TASK REQUIREMENTS. Repeat each of the entries below word for word, leaving every line unchanged.

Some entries
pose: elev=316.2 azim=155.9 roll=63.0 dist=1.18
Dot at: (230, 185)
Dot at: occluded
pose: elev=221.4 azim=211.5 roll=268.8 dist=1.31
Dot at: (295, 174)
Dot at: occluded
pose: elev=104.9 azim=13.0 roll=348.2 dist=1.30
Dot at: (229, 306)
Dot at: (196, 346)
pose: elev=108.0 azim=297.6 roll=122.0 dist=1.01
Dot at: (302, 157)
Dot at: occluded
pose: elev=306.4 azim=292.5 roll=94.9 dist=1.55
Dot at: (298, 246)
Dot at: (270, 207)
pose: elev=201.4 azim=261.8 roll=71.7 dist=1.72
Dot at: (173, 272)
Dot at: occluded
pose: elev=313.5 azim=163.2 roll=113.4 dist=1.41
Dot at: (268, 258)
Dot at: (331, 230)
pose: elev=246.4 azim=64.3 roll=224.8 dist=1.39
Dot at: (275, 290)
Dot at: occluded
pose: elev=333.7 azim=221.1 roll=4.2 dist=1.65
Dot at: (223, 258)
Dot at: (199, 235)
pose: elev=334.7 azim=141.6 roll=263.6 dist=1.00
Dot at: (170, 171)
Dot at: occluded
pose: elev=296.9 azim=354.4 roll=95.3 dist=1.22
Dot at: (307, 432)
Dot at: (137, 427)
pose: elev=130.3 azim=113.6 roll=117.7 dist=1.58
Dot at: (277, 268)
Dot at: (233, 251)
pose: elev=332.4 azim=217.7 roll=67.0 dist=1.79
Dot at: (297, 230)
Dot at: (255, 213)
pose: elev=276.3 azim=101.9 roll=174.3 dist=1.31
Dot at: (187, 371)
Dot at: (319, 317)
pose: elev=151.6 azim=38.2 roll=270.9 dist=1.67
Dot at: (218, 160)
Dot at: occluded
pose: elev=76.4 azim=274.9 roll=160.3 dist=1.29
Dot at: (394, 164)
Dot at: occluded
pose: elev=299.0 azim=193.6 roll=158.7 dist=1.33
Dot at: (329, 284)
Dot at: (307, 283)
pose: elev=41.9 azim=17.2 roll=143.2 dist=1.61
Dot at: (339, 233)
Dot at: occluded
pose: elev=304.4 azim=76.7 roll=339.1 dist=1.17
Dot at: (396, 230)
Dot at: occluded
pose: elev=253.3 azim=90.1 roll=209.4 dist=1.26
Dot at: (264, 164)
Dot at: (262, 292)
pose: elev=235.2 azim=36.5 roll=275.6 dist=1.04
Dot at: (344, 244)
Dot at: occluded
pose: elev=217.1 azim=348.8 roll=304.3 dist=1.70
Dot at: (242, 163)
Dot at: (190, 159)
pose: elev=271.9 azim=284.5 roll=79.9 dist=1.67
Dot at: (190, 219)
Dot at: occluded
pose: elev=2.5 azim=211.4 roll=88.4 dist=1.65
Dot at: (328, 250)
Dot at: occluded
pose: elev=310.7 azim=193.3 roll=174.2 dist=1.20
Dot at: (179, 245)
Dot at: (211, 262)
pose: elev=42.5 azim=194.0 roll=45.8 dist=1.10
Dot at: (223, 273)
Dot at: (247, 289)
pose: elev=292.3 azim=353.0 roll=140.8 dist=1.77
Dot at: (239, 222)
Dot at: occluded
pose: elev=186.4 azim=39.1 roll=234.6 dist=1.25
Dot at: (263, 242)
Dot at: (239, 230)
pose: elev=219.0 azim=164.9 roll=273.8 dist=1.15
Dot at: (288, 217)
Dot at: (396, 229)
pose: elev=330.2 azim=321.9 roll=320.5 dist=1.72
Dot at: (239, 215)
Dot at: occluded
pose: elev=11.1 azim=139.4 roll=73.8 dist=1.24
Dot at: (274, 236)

THE COMPLETED TASK.
pose: elev=316.2 azim=155.9 roll=63.0 dist=1.18
Dot at: (230, 185)
Dot at: occluded
pose: elev=221.4 azim=211.5 roll=268.8 dist=1.31
Dot at: (295, 174)
Dot at: occluded
pose: elev=104.9 azim=13.0 roll=348.2 dist=1.30
Dot at: (229, 306)
Dot at: (196, 346)
pose: elev=108.0 azim=297.6 roll=122.0 dist=1.01
Dot at: (302, 157)
Dot at: occluded
pose: elev=306.4 azim=292.5 roll=94.9 dist=1.55
Dot at: (298, 246)
Dot at: (270, 207)
pose: elev=201.4 azim=261.8 roll=71.7 dist=1.72
Dot at: (173, 272)
Dot at: occluded
pose: elev=313.5 azim=163.2 roll=113.4 dist=1.41
Dot at: (268, 258)
Dot at: (331, 230)
pose: elev=246.4 azim=64.3 roll=224.8 dist=1.39
Dot at: (275, 290)
Dot at: occluded
pose: elev=333.7 azim=221.1 roll=4.2 dist=1.65
Dot at: (223, 258)
Dot at: (199, 235)
pose: elev=334.7 azim=141.6 roll=263.6 dist=1.00
Dot at: (170, 171)
Dot at: occluded
pose: elev=296.9 azim=354.4 roll=95.3 dist=1.22
Dot at: (307, 432)
Dot at: (137, 427)
pose: elev=130.3 azim=113.6 roll=117.7 dist=1.58
Dot at: (277, 268)
Dot at: (233, 251)
pose: elev=332.4 azim=217.7 roll=67.0 dist=1.79
Dot at: (297, 230)
Dot at: (255, 213)
pose: elev=276.3 azim=101.9 roll=174.3 dist=1.31
Dot at: (187, 371)
Dot at: (319, 317)
pose: elev=151.6 azim=38.2 roll=270.9 dist=1.67
Dot at: (218, 160)
Dot at: occluded
pose: elev=76.4 azim=274.9 roll=160.3 dist=1.29
Dot at: (394, 164)
Dot at: occluded
pose: elev=299.0 azim=193.6 roll=158.7 dist=1.33
Dot at: (329, 284)
Dot at: (307, 283)
pose: elev=41.9 azim=17.2 roll=143.2 dist=1.61
Dot at: (339, 233)
Dot at: occluded
pose: elev=304.4 azim=76.7 roll=339.1 dist=1.17
Dot at: (396, 230)
Dot at: occluded
pose: elev=253.3 azim=90.1 roll=209.4 dist=1.26
Dot at: (264, 164)
Dot at: (262, 292)
pose: elev=235.2 azim=36.5 roll=275.6 dist=1.04
Dot at: (344, 244)
Dot at: occluded
pose: elev=217.1 azim=348.8 roll=304.3 dist=1.70
Dot at: (242, 163)
Dot at: (190, 159)
pose: elev=271.9 azim=284.5 roll=79.9 dist=1.67
Dot at: (190, 219)
Dot at: occluded
pose: elev=2.5 azim=211.4 roll=88.4 dist=1.65
Dot at: (328, 250)
Dot at: occluded
pose: elev=310.7 azim=193.3 roll=174.2 dist=1.20
Dot at: (179, 245)
Dot at: (211, 262)
pose: elev=42.5 azim=194.0 roll=45.8 dist=1.10
Dot at: (223, 273)
Dot at: (247, 289)
pose: elev=292.3 azim=353.0 roll=140.8 dist=1.77
Dot at: (239, 222)
Dot at: occluded
pose: elev=186.4 azim=39.1 roll=234.6 dist=1.25
Dot at: (263, 242)
Dot at: (239, 230)
pose: elev=219.0 azim=164.9 roll=273.8 dist=1.15
Dot at: (288, 217)
Dot at: (396, 229)
pose: elev=330.2 azim=321.9 roll=320.5 dist=1.72
Dot at: (239, 215)
Dot at: occluded
pose: elev=11.1 azim=139.4 roll=73.8 dist=1.24
Dot at: (274, 236)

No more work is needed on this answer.